Price Disparity Adds to Airline Woes
While the government's fuel price cap offers some relief for domestic flights, the difference between domestic and international ATF costs creates new challenges. Airlines with extensive international routes will face higher fuel expenses per litre than those focused only on domestic travel, potentially widening the competitive divide. The ongoing disruption at the Strait of Hormuz, a key route for about 20% of global oil, has caused the biggest energy supply shock since the 1970s. Global jet fuel prices have doubled in just four weeks. This price volatility squeezes airline profits, especially for carriers like SpiceJet. SpiceJet has weaker financial resilience and limited fuel hedging, covering only about 15% of its needs. The sector’s reliance on dollar-based costs means a weaker rupee further hurts profits. With analyst forecasts turning negative and large projected losses, further geopolitical escalation could force airlines into aggressive cost cuts, such as cancelling flights or raising fares, which might hurt already fragile demand. Airlines are discussing with oil companies ways to cap the "crack spread" — a part of ATF pricing — to prevent extreme cost spikes and further financial damage.

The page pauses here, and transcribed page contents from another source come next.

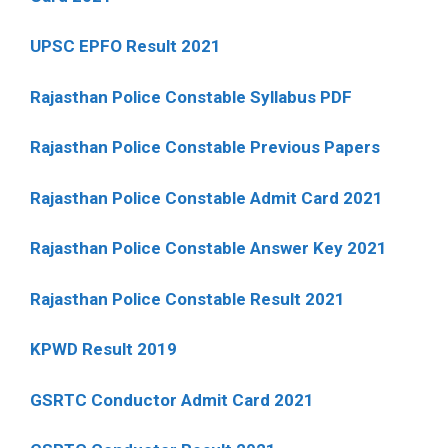
UPSC EPFO Result 2021
Rajasthan Police Constable Syllabus PDF
Rajasthan Police Constable Previous Papers
Rajasthan Police Constable Admit Card 2021
Rajasthan Police Constable Answer Key 2021
Rajasthan Police Constable Result 2021
KPWD Result 2019
GSRTC Conductor Admit Card 2021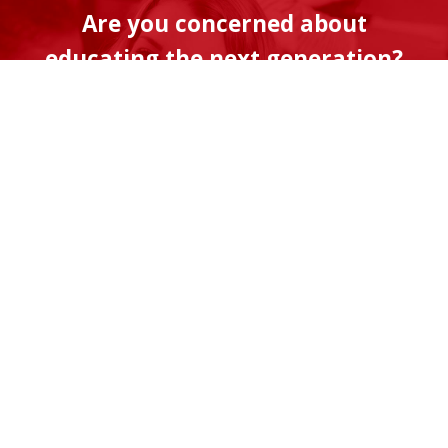
Are you concerned about
educating the next generation?
The American Center for Transforming
Education is a program of Discovery
Institute, a non-profit organization fueled
by its supporters. Will you help us advance
the timely and vital work of transforming
our K-12 education system so that it better
serves students and their families?
Donate Now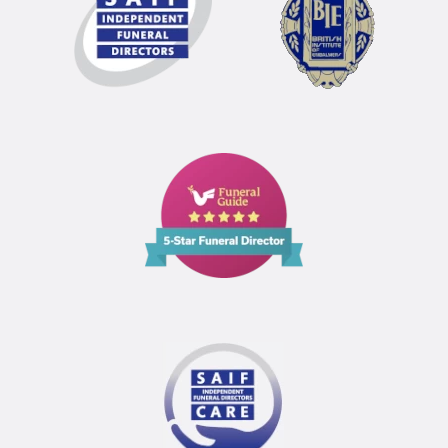
Funeral
Guide
5
Star
Funeral
Director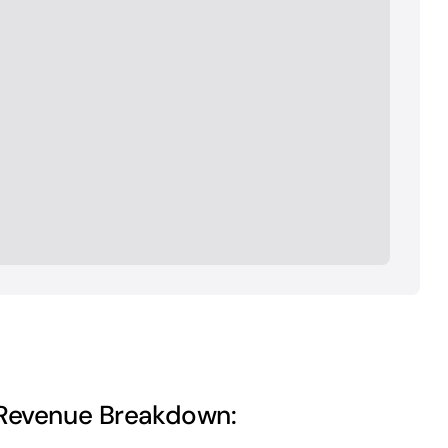
Revenue Breakdown: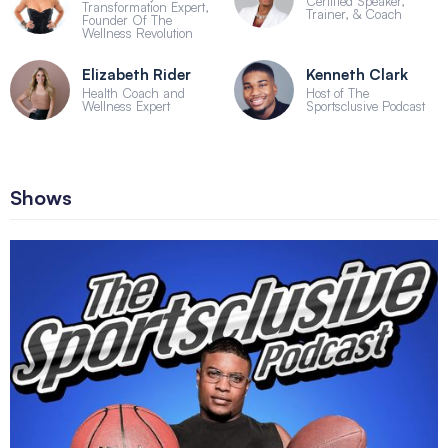
Certified Speaker,
Transformation Expert,
Trainer, & Coach
Founder Of The
Wellness Revolution
Elizabeth Rider
Kenneth Clark
Health Coach and
Host of The
Wellness Expert
Sportsclusive Podcast
Shows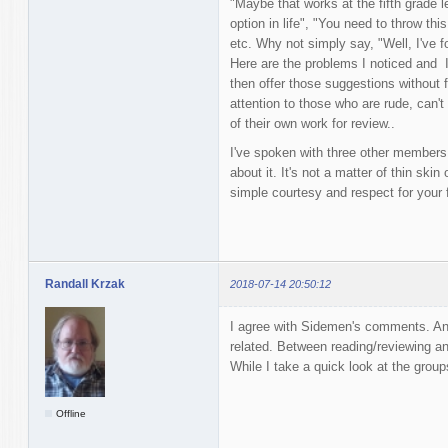
"Maybe that works at the fifth grade le
option in life", "You need to throw th
etc. Why not simply say, "Well, I've f
Here are the problems I noticed and I
then offer those suggestions without fi
attention to those who are rude, can't 
of their own work for review..
I've spoken with three other members h
about it. It's not a matter of thin skin 
simple courtesy and respect for your f
Randall Krzak
2018-07-14 20:50:12
I agree with Sidemen's comments. Ano
related. Between reading/reviewing and
While I take a quick look at the group
Offline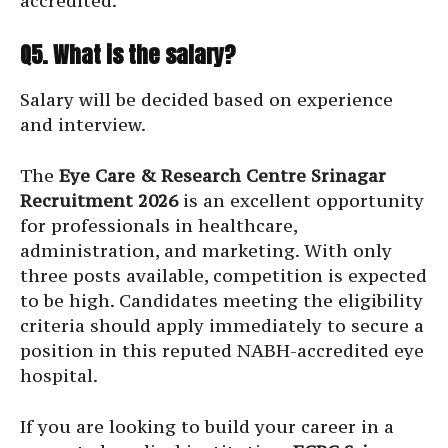
accredited.
Q5. What is the salary?
Salary will be decided based on experience
and interview.
The
Eye Care & Research Centre Srinagar
Recruitment 2026
is an excellent opportunity
for professionals in healthcare,
administration, and marketing. With only
three posts available, competition is expected
to be high. Candidates meeting the eligibility
criteria should apply immediately to secure a
position in this reputed NABH-accredited eye
hospital.
If you are looking to build your career in a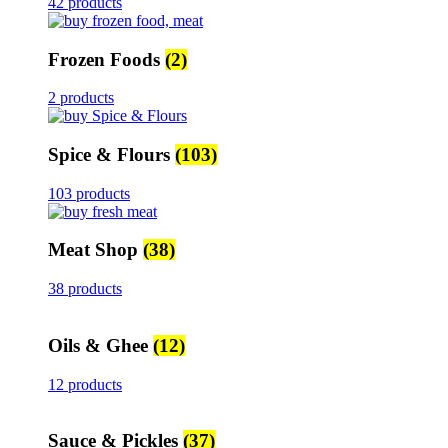
42 products
Frozen Foods
(2)
2 products
Spice & Flours
(103)
103 products
Meat Shop
(38)
38 products
Oils & Ghee
(12)
12 products
Sauce & Pickles
(37)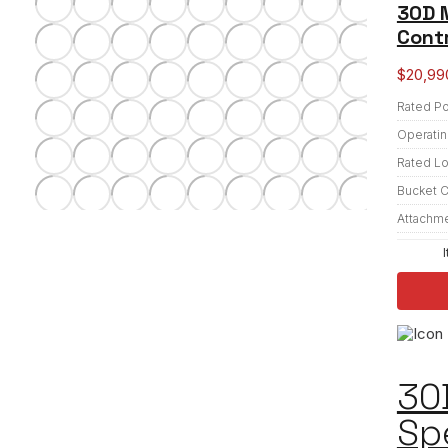
30D M
Contr
$
20,99
Rated P
Operatin
Rated L
Bucket C
Attachm
30
Sp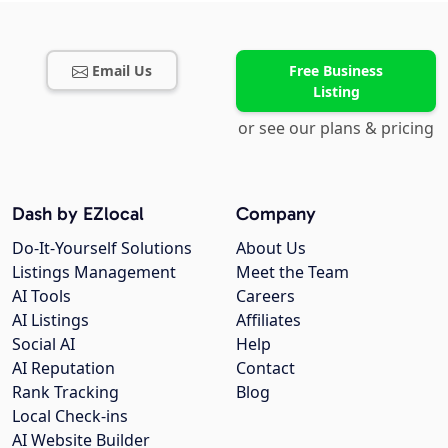
Email Us
Free Business
Listing
or see our plans & pricing
Dash by EZlocal
Company
Do-It-Yourself Solutions
About Us
Listings Management
Meet the Team
AI Tools
Careers
AI Listings
Affiliates
Social AI
Help
AI Reputation
Contact
Rank Tracking
Blog
Local Check-ins
AI Website Builder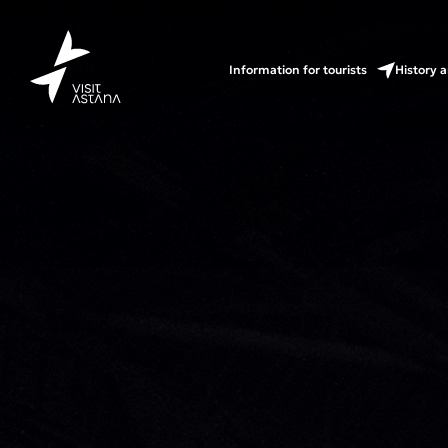
Information for tourists
History a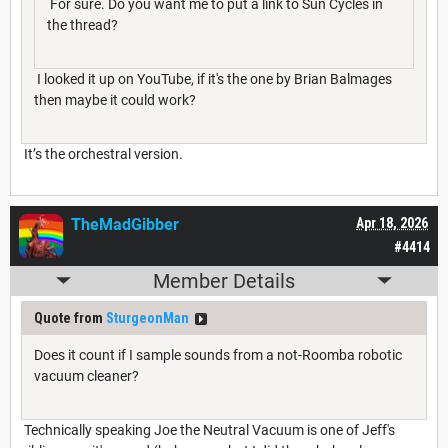
For sure. Do you want me to put a link to Sun Cycles in
the thread?
I looked it up on YouTube, if it's the one by Brian Balmages
then maybe it could work?
It’s the orchestral version.
TheMadGibber
Apr 18, 2026
#4414
Member Details
Quote from
SturgeonMan
Does it count if I sample sounds from a not-Roomba robotic
vacuum cleaner?
Technically speaking Joe the Neutral Vacuum is one of Jeff's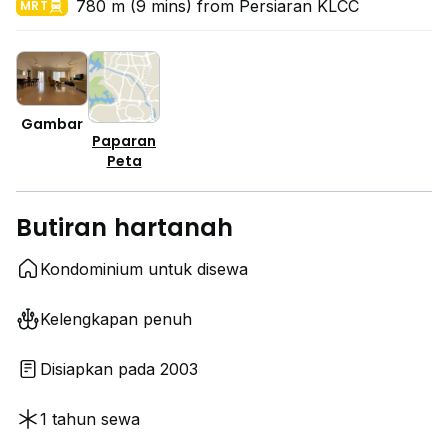
780 m (9 mins) from Persiaran KLCC
MRT
Gambar
Paparan
Peta
Butiran hartanah
Kondominium untuk disewa
Kelengkapan penuh
Disiapkan pada 2003
1 tahun sewa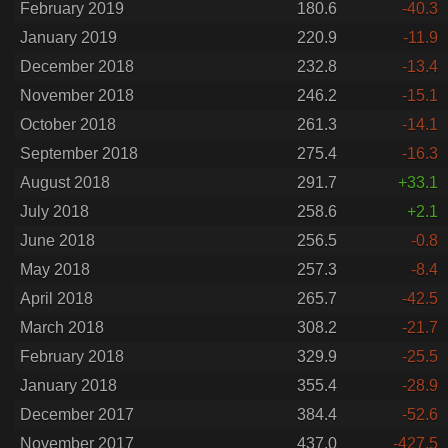
February 2019
180.6
-40.3
January 2019
220.9
-11.9
December 2018
232.8
-13.4
November 2018
246.2
-15.1
October 2018
261.3
-14.1
September 2018
275.4
-16.3
August 2018
291.7
+33.1
July 2018
258.6
+2.1
June 2018
256.5
-0.8
May 2018
257.3
-8.4
April 2018
265.7
-42.5
March 2018
308.2
-21.7
February 2018
329.9
-25.5
January 2018
355.4
-28.9
December 2017
384.4
-52.6
November 2017
437.0
-427.5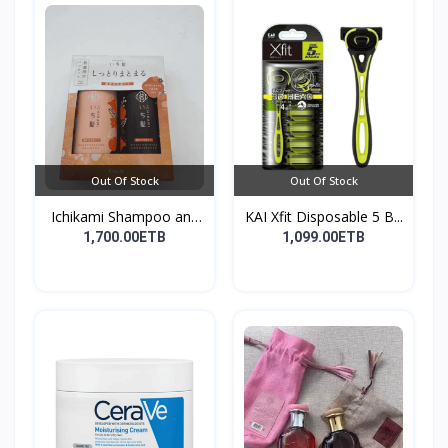
Out Of Stock
Out Of Stock
Ichikami Shampoo and
KAI Xfit Disposable 5 B...
Co...
1,700.00ETB
1,099.00ETB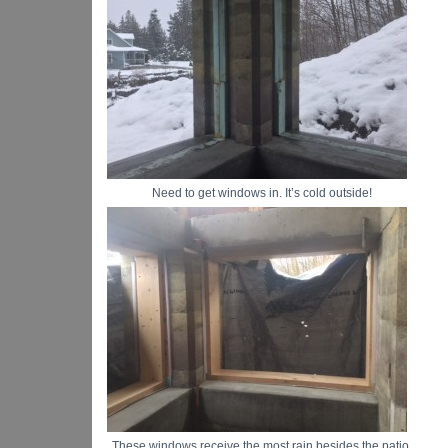
Need to get windows in. It’s cold outside!
These windows receive the most rain besides the patio.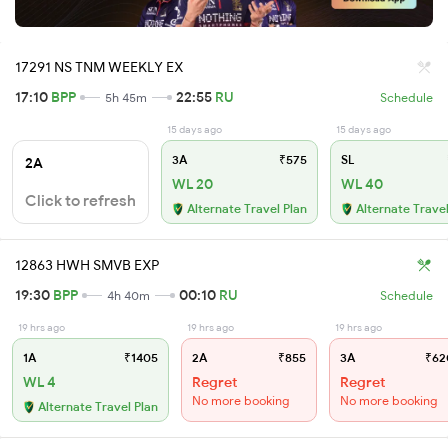
17291 NS TNM WEEKLY EX
17:10
BPP
22:55
RU
5h 45m
Schedule
15 days ago
15 days ago
3A
₹575
SL
2A
WL 20
WL 40
Click to refresh
Alternate Travel Plan
Alternate Travel
12863 HWH SMVB EXP
19:30
BPP
00:10
RU
4h 40m
Schedule
19 hrs ago
19 hrs ago
19 hrs ago
1A
₹1405
2A
₹855
3A
₹62
WL 4
Regret
Regret
No more booking
No more booking
Alternate Travel Plan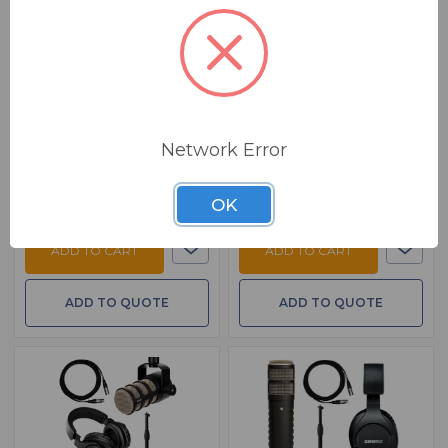
BSW GoingProKit
BSW GoingProKit
Podcast Add On PKG
Podcast Add On PKG
with Shure SM7B
with EV RE320
Additional Guest Podcasting
Additional Guest Podcasting
Package - Shure SM7B And
Package - EV RE320 And
Accessories
Accessories
$ 549.00
$ 390.00
MSRP:
$ 786.94
MSRP:
$ 592.94
Network Error
FREE SHIPPING
FREE SHIPPING
Ships from manufacturer.
Ships from manufacturer.
See our shipping policy
See our shipping policy
OK
here
.
here
.
ADD TO CART
ADD TO CART
ADD TO QUOTE
ADD TO QUOTE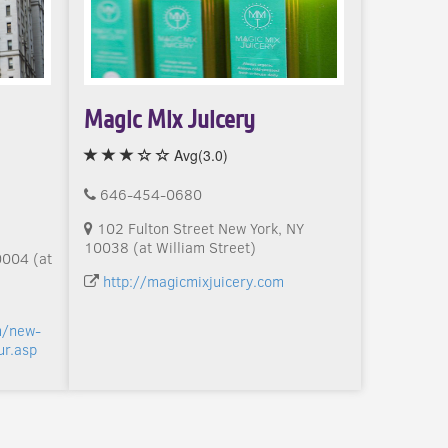
Magic Mix Juicery
Avg(3.0)
646-454-0680
102 Fulton Street New York, NY
10038 (at William Street)
0004 (at
http://magicmixjuicery.com
m/new-
ur.asp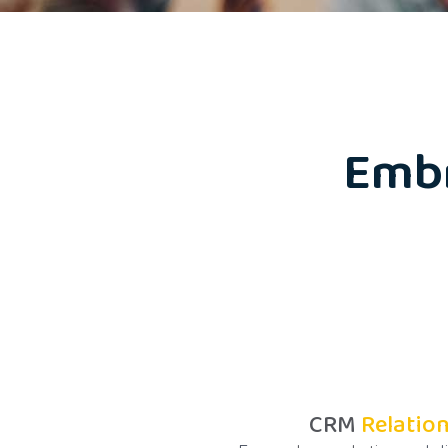
Emb
CRM
Relatio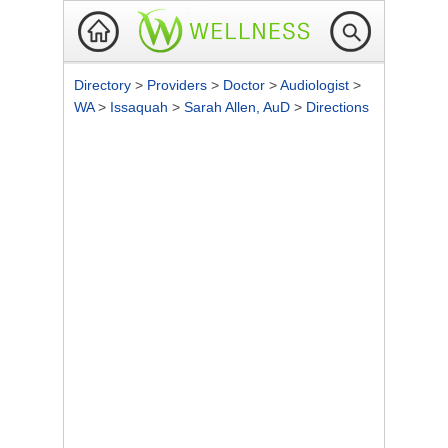
Directory
>
Providers
>
Doctor
>
Audiologist
>
WA
>
Issaquah
>
Sarah Allen, AuD
>
Directions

Outlook Remains Uncertain Amid Volatility
The Indian aviation sector faces a period of high uncertainty, shaped by volatile global energy prices and ongoing geopolitical tensions. ICRA expects domestic traffic to grow slowly at 0-3% for FY2026, with international traffic at 7-9%. How well airlines can pass on higher fuel costs to passengers through fares will be crucial, though this risks slowing down demand in a price-sensitive market. Airlines will likely adjust capacity, and there's a focus on potential changes to ATF pricing models, such as capping the crack spread. Market leader IndiGo, with its strong operations and finances, seems better equipped to handle these challenges than its more financially strained competitors.